- _STATED TASK_
Pull out each line of the records that contains the string "Display". Case counts.

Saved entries
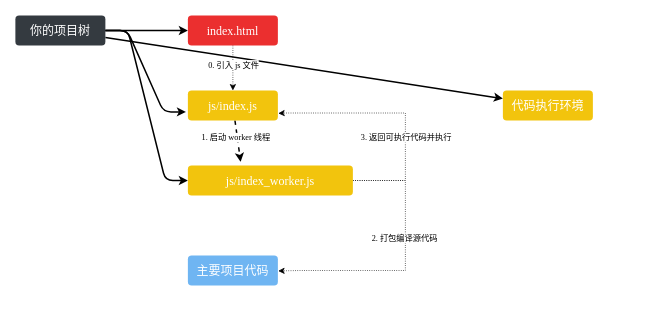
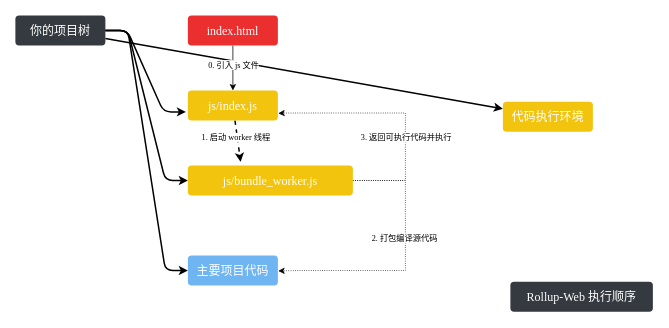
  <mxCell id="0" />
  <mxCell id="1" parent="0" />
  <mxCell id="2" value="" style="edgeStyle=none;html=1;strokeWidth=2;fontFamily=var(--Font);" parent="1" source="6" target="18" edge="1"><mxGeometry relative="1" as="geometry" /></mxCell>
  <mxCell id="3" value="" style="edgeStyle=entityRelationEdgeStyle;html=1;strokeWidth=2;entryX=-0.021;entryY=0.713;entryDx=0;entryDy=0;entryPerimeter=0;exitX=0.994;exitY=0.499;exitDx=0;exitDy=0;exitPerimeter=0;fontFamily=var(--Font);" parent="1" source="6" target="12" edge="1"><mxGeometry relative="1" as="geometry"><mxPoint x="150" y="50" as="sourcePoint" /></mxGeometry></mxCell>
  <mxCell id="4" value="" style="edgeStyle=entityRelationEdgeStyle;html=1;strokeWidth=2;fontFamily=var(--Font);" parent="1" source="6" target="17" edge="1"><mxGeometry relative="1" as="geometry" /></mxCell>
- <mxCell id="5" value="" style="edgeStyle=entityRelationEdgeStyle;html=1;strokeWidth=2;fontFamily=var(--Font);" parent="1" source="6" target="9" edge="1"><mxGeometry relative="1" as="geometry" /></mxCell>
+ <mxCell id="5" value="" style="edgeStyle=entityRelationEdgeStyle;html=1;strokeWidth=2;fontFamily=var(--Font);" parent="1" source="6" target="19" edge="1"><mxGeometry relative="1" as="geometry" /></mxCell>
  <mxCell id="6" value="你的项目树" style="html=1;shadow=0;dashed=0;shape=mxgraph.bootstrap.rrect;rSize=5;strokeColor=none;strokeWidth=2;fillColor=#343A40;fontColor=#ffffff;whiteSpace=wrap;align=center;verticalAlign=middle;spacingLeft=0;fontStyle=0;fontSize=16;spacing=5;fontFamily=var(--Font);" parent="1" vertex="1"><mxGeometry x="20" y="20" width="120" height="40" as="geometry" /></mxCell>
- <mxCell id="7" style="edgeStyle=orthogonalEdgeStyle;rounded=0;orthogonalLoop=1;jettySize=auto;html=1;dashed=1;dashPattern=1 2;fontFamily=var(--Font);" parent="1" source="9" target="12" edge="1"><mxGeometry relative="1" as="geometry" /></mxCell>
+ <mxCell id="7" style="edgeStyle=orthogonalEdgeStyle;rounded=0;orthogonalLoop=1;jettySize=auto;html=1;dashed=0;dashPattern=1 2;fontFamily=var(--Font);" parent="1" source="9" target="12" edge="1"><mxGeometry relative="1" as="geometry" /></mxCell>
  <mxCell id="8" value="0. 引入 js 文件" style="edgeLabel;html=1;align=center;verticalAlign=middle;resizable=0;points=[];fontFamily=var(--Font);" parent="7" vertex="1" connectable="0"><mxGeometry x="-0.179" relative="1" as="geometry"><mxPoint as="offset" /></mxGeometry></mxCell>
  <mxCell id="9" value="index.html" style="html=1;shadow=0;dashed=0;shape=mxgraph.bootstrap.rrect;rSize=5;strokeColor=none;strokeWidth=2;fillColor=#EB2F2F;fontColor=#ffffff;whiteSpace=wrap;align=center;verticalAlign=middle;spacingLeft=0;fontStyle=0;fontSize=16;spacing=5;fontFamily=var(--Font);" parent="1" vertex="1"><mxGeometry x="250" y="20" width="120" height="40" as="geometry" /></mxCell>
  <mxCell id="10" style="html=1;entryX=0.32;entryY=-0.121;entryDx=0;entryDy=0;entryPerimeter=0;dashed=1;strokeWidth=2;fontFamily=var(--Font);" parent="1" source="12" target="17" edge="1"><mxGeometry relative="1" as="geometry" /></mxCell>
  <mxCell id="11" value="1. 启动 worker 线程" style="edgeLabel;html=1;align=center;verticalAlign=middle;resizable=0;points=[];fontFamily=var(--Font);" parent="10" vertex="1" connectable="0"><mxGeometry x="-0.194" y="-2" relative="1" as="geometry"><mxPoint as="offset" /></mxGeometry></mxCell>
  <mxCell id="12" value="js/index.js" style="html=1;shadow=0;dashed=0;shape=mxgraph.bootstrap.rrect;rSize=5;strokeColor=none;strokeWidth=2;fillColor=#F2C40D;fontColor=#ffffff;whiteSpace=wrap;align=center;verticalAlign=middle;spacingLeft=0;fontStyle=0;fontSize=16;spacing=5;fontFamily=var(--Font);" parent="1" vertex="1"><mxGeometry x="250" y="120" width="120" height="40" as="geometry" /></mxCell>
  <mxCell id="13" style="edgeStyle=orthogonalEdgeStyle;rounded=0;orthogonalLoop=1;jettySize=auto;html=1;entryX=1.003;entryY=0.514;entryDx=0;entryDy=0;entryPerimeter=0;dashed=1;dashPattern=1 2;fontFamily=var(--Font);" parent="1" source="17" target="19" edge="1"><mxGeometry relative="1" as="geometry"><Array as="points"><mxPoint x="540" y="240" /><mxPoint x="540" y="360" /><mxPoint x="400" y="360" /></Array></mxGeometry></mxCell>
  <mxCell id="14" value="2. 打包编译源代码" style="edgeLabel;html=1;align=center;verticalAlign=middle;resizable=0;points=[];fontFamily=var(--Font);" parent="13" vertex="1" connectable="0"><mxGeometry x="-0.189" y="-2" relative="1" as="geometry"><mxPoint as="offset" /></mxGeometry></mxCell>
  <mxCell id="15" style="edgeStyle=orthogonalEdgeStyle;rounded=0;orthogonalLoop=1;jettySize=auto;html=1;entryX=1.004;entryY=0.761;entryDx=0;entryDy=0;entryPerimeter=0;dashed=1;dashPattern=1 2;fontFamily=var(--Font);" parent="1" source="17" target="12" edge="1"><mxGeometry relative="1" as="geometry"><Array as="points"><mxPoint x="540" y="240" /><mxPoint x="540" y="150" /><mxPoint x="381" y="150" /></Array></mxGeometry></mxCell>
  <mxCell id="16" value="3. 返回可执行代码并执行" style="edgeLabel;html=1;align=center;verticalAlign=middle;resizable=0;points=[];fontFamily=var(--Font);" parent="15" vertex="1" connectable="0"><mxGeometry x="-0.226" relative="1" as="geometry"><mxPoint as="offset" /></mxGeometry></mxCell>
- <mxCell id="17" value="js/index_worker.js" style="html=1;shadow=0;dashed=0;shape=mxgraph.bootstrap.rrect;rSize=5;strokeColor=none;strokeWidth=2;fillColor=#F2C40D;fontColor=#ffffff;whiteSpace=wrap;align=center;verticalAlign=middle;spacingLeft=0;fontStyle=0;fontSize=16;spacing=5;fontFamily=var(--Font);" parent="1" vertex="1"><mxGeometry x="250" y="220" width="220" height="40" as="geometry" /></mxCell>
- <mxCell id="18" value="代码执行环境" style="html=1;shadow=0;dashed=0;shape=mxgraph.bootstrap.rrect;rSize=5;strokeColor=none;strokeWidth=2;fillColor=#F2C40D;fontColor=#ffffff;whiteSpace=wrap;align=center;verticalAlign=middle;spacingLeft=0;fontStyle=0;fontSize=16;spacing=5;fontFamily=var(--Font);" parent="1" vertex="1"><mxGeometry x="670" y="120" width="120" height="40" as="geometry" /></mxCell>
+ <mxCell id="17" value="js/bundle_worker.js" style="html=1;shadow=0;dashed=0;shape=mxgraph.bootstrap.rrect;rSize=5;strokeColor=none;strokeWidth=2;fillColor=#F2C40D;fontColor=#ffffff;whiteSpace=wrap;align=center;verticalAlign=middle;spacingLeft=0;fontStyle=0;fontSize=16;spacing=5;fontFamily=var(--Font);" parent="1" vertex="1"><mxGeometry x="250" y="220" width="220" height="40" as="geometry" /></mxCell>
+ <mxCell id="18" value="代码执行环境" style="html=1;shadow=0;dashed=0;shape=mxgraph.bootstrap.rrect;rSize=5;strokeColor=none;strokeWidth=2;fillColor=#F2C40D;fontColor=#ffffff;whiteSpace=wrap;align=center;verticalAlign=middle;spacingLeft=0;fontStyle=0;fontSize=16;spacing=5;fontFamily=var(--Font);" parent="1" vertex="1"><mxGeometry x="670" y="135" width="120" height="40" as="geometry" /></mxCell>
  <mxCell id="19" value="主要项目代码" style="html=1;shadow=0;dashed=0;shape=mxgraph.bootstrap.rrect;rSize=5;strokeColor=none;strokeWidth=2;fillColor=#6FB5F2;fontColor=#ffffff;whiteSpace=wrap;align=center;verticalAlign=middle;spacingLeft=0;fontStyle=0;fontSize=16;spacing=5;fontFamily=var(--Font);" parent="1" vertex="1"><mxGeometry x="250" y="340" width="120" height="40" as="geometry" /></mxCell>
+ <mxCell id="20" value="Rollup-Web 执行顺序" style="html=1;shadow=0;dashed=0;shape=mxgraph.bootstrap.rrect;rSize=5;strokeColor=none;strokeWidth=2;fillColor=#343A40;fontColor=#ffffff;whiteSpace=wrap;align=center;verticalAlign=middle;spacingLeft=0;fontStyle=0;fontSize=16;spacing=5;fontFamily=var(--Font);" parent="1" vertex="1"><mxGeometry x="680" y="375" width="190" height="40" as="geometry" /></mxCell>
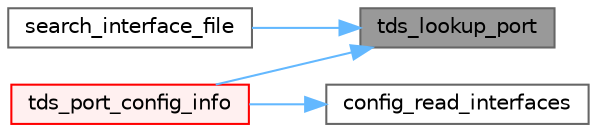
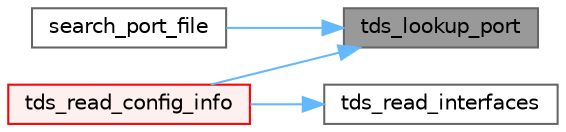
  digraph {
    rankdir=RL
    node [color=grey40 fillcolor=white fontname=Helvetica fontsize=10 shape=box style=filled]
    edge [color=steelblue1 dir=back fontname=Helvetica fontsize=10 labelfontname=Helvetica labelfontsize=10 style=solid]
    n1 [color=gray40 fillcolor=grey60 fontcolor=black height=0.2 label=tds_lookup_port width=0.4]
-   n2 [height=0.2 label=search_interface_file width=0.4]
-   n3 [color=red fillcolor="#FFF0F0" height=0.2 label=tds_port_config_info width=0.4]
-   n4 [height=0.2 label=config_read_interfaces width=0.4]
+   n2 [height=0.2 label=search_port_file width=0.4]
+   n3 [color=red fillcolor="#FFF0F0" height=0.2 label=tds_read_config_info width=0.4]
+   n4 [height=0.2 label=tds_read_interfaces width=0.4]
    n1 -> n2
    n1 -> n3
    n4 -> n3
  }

---

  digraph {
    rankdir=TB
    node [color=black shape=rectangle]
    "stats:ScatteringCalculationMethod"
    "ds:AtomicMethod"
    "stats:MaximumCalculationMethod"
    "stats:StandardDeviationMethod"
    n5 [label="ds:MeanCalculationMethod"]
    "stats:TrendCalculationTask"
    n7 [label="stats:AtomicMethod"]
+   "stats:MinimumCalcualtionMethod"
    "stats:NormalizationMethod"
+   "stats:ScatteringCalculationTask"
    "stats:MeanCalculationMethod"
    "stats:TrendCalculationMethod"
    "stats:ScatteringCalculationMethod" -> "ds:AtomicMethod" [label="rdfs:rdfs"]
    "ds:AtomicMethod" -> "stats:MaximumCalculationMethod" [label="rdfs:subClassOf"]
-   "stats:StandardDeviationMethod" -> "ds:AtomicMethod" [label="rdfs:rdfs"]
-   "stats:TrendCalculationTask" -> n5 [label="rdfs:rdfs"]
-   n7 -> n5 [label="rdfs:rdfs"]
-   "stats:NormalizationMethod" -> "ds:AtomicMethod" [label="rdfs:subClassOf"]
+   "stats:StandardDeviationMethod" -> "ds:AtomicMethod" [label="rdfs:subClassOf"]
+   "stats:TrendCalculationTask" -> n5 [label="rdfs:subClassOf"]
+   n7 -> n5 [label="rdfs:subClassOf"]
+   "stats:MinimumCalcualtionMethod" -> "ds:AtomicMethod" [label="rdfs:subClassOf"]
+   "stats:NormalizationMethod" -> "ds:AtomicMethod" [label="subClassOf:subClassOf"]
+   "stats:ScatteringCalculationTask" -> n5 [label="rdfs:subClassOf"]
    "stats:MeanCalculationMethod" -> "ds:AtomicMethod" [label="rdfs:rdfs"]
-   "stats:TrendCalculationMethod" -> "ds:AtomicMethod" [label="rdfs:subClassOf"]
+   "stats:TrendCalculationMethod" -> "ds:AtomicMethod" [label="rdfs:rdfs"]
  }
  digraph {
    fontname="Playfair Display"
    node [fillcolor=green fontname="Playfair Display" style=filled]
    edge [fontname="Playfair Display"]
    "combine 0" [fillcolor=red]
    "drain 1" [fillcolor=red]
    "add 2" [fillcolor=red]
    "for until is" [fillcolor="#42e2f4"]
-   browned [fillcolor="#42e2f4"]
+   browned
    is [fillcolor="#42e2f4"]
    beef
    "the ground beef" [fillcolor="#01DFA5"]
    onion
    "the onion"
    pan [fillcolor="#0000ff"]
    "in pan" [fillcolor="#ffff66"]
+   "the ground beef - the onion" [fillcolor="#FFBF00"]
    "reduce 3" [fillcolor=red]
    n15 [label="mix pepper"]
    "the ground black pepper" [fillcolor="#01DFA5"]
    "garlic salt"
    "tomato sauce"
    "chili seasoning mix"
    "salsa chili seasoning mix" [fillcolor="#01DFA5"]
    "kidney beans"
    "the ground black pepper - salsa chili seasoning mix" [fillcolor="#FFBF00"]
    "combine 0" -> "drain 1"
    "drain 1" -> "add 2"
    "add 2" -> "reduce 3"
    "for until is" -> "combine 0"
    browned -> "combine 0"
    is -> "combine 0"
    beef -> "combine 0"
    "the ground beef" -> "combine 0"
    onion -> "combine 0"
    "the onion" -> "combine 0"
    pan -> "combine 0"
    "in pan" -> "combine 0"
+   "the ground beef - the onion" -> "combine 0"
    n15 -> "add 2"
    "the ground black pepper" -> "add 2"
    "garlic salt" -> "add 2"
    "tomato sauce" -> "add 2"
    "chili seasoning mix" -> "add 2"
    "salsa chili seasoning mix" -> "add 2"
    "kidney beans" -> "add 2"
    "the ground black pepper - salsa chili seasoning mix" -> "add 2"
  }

- _ANSWER IN FULL_
    fontname="Playfair Display"
    node [fillcolor=green fontname="Playfair Display" style=filled]
    edge [fontname="Playfair Display"]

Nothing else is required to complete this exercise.